In terms of oil sands mining, Canadian Natural Resources Ltd continues to advance engineering work on expansions at its Horizon Mine and Upgrader. These include a 40,000 bpd to 50,000 bpd paraffinic froth treatment (PFT) expansion—which would leverage excess capacity in the ore preparation process to produce diluted bitumen—as well as upgrader reliability improvements that could yield an incremental 35,000 bpd to 45,000 bpd of synthetic crude oil (SCO). Similarly, Imperial revised the development concept for Phase 3 of its Kearl mining project, halving design capacity to 40,000 bpd through enhanced mine planning with minimal infrastructure additions. These optimizations have significantly lowered civil costs, and will allow the project to be funded at a fraction of the $11 billion spent on Kearl’s Phase 2 development.

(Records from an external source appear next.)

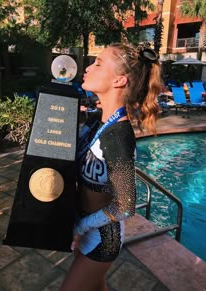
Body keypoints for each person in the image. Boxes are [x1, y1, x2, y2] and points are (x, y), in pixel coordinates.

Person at [60, 42, 162, 291]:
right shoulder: (97, 121)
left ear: (119, 80)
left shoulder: (118, 136)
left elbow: (125, 206)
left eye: (98, 63)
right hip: (83, 225)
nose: (88, 67)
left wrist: (80, 227)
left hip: (102, 238)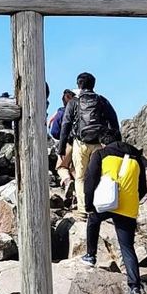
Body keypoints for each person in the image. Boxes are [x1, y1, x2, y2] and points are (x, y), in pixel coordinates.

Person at [82, 129, 147, 294]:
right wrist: (131, 200)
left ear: (103, 142)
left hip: (106, 202)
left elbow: (90, 180)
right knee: (127, 247)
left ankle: (91, 255)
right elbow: (143, 189)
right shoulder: (137, 158)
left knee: (93, 221)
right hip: (128, 207)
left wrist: (89, 205)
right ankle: (135, 288)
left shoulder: (101, 154)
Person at [57, 72, 120, 218]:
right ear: (93, 84)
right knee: (98, 175)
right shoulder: (101, 100)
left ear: (79, 85)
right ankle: (100, 206)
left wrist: (61, 148)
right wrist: (116, 143)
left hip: (81, 143)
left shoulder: (74, 102)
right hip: (99, 144)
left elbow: (66, 124)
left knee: (80, 177)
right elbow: (113, 119)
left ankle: (83, 209)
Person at [50, 89, 76, 196]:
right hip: (83, 142)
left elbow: (54, 132)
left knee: (61, 167)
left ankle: (67, 180)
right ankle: (77, 196)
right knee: (76, 170)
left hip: (68, 143)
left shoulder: (61, 113)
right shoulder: (80, 110)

Such optimizations have had a very concrete effect on oil sands development breakeven prices, which we believe have declined by at least 35% over the past three years. In terms of projects to be sanctioned in the near-term, Rystad Energy estimates an average WTI equivalent breakeven price of around $46 per barrel for thermal FIDs over the next five years, with mining FIDs clocking in at about $53 per barrel during the same period. Amongst phases with the greatest chance of FID before 2025, we estimate that more than 55% of sanctionable resources—or about 2.4 billion barrels—can be developed at a go-forward WTI equivalent price of less than $50 per barrel. This assumes a longer-term WTI-WCS differential ranging between $11 and $17 per barrel.

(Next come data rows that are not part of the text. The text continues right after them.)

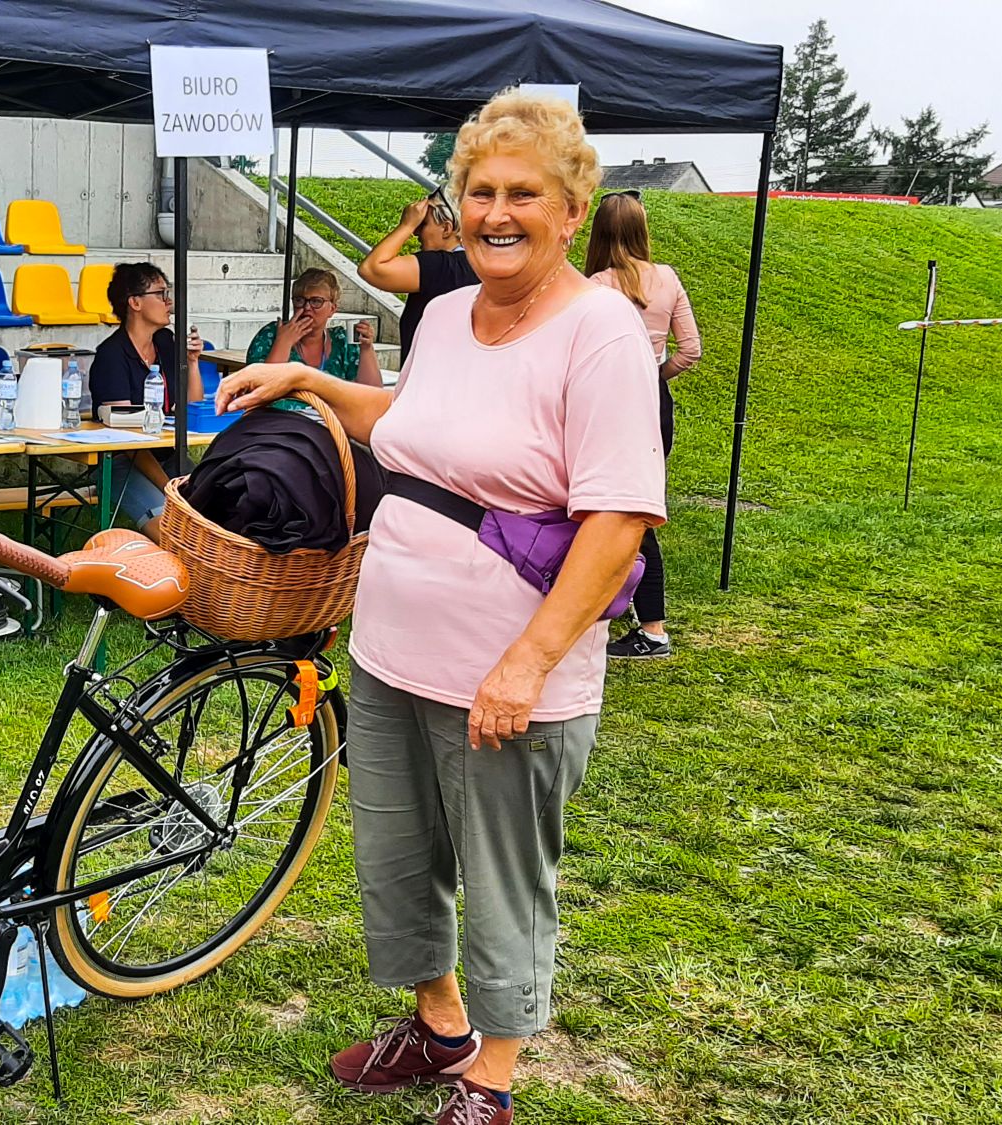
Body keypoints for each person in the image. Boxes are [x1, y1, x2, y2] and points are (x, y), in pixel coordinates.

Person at [216, 89, 664, 1125]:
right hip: (389, 650)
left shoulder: (598, 333)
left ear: (568, 210)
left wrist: (524, 664)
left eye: (523, 194)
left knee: (504, 878)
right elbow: (413, 425)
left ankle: (490, 1079)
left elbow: (616, 523)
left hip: (506, 669)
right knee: (395, 854)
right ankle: (437, 1023)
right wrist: (307, 379)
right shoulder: (451, 312)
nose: (496, 211)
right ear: (455, 205)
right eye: (479, 191)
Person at [584, 189, 700, 660]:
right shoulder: (667, 278)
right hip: (655, 402)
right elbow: (690, 349)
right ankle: (641, 621)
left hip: (611, 403)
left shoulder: (595, 286)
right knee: (639, 511)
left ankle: (647, 626)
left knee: (608, 512)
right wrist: (655, 375)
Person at [85, 261, 202, 528]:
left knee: (216, 511)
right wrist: (169, 489)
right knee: (169, 525)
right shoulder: (111, 356)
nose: (168, 301)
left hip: (167, 457)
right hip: (120, 463)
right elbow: (129, 442)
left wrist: (192, 362)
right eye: (160, 294)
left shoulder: (165, 342)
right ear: (135, 302)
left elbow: (192, 406)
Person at [357, 187, 480, 358]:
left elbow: (371, 269)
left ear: (447, 228)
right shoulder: (483, 266)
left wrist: (406, 225)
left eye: (422, 224)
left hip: (430, 379)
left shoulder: (441, 266)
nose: (416, 232)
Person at [245, 268, 383, 386]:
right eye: (300, 300)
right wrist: (284, 343)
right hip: (281, 416)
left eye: (316, 301)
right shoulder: (271, 335)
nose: (306, 308)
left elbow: (372, 391)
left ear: (332, 309)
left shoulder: (342, 341)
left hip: (331, 416)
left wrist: (366, 348)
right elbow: (261, 388)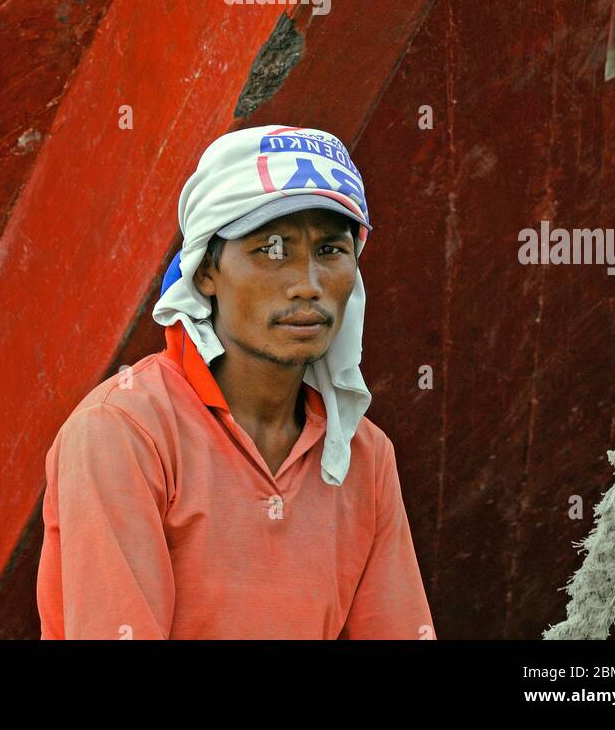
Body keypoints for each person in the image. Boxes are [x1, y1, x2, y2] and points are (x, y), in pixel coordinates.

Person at [36, 124, 436, 640]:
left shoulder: (364, 453)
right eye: (272, 250)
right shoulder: (124, 431)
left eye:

The main impediments for oil sands expansion remain uncertainty over export capacity and the associated risks for WCS differentials. Many of the expansions in Figure 3 are essentially sanction-ready, albeit hindered by market access for the time being. In Mar-19, moreover, Imperial Oil delayed development of its approximately $2 billion greenfield Aspen Phase 1 (75,000 bpd design capacity), citing pipeline issues and the Alberta government’s mandated crude oil and bitumen production curtailments.

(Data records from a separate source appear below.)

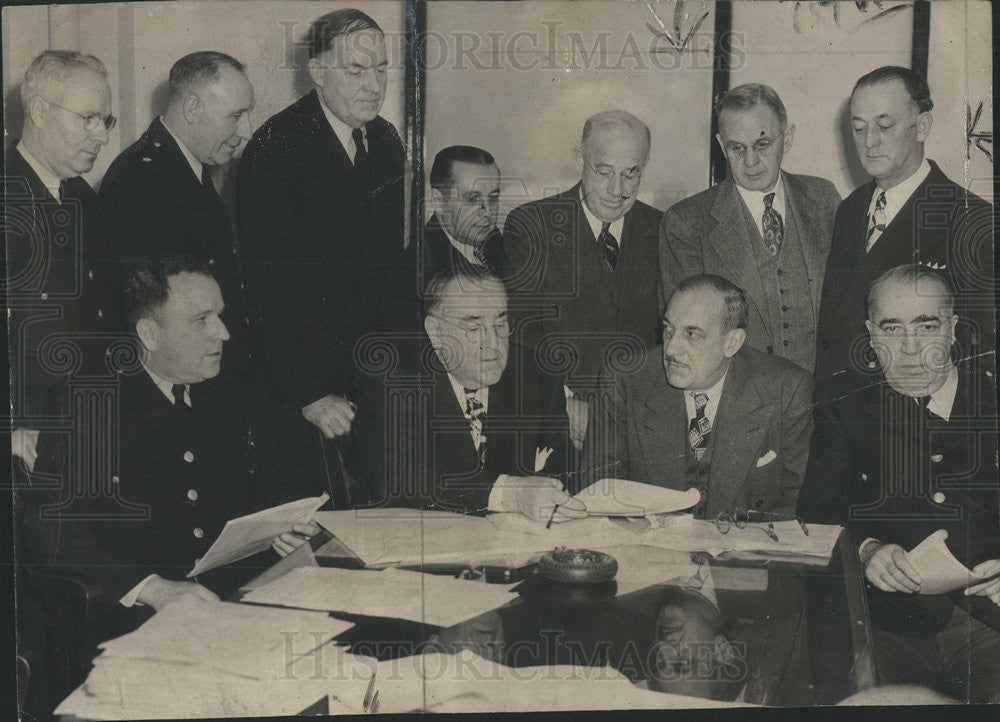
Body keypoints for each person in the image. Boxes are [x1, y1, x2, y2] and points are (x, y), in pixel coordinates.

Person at [21, 255, 301, 640]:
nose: (223, 333)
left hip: (243, 604)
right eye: (202, 320)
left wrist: (288, 528)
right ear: (149, 335)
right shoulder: (89, 402)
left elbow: (280, 487)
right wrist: (151, 588)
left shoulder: (238, 391)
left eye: (219, 315)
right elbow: (49, 526)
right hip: (139, 623)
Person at [800, 265, 1000, 702]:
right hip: (888, 624)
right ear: (871, 335)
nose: (910, 349)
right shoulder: (846, 403)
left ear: (952, 329)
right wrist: (867, 547)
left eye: (926, 326)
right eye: (892, 329)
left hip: (990, 620)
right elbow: (818, 507)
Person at [237, 8, 404, 503]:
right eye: (356, 70)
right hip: (299, 393)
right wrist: (308, 395)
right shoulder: (275, 147)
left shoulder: (387, 144)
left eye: (381, 68)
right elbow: (266, 289)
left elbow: (385, 271)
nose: (374, 85)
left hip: (367, 382)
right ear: (318, 72)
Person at [354, 266, 583, 520]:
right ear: (435, 332)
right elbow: (399, 481)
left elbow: (562, 466)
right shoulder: (394, 379)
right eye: (474, 329)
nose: (493, 343)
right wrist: (511, 493)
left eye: (500, 323)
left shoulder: (535, 373)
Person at [815, 66, 994, 382]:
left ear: (922, 126)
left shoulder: (973, 219)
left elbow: (981, 356)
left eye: (884, 126)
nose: (870, 142)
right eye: (858, 128)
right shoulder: (850, 209)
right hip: (840, 419)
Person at [585, 274, 814, 518]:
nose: (671, 349)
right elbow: (600, 495)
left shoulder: (786, 389)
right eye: (667, 329)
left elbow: (794, 507)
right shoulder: (626, 380)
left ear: (732, 343)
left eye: (691, 334)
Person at [504, 110, 662, 453]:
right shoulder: (532, 227)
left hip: (642, 429)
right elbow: (519, 339)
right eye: (604, 172)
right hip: (562, 425)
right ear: (580, 161)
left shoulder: (663, 230)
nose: (617, 190)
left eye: (631, 173)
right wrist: (563, 404)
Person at [659, 84, 841, 374]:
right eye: (737, 148)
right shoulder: (686, 222)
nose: (751, 161)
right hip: (742, 400)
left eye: (762, 144)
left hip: (824, 397)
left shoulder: (823, 199)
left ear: (788, 137)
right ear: (722, 146)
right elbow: (687, 337)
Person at [99, 51, 254, 362]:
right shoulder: (139, 178)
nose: (246, 131)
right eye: (236, 116)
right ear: (193, 108)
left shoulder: (185, 165)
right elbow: (142, 310)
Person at [5, 50, 116, 472]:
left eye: (104, 120)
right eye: (87, 118)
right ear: (38, 112)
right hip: (25, 446)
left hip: (83, 430)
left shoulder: (83, 197)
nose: (102, 136)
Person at [382, 145, 507, 337]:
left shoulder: (496, 243)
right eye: (473, 199)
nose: (488, 211)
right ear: (438, 201)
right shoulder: (410, 279)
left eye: (493, 198)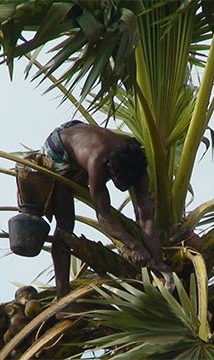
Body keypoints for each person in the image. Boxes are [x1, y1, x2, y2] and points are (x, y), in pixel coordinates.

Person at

Perennially negative press over pipeline capacity notwithstanding, a slew of proposed midstream optimizations could potentially ameliorate export challenges prior to commissioning of major newbuilds such as Keystone XL and/or the Trans Mountain Expansion (TMX). A more optimistic export scenario would hinge on an optimization of Enbridge’s Mainline, which could allow up to 300,000 bpd of incremental export capacity beginning in the early 2020s. Similarly, the potential reversal of the Southern Lights pipeline—which currently moves condensate to Canada from the US Midwest and is operating below capacity—would entail an incremental ~150,000 bpd of export wiggle room closer to 2025 (see Figure 4). While near-term oil sands expenditures are expected to decline by 6% from 2019 to 2021, relieving mid-stream capacity constraints would help service companies realize a potential $28 billion of contracting opportunities in 2030.
In absence of such optimizations—and assuming a delay-riddled commissioning schedule for any major newbuilds—Rystad Energy expects flattish production for Canadian crude in the early 2020s and definitely a tight export situation throughout most of 2020, implying potentially heavier reliance on crude-by-rail exports until 2024-2025.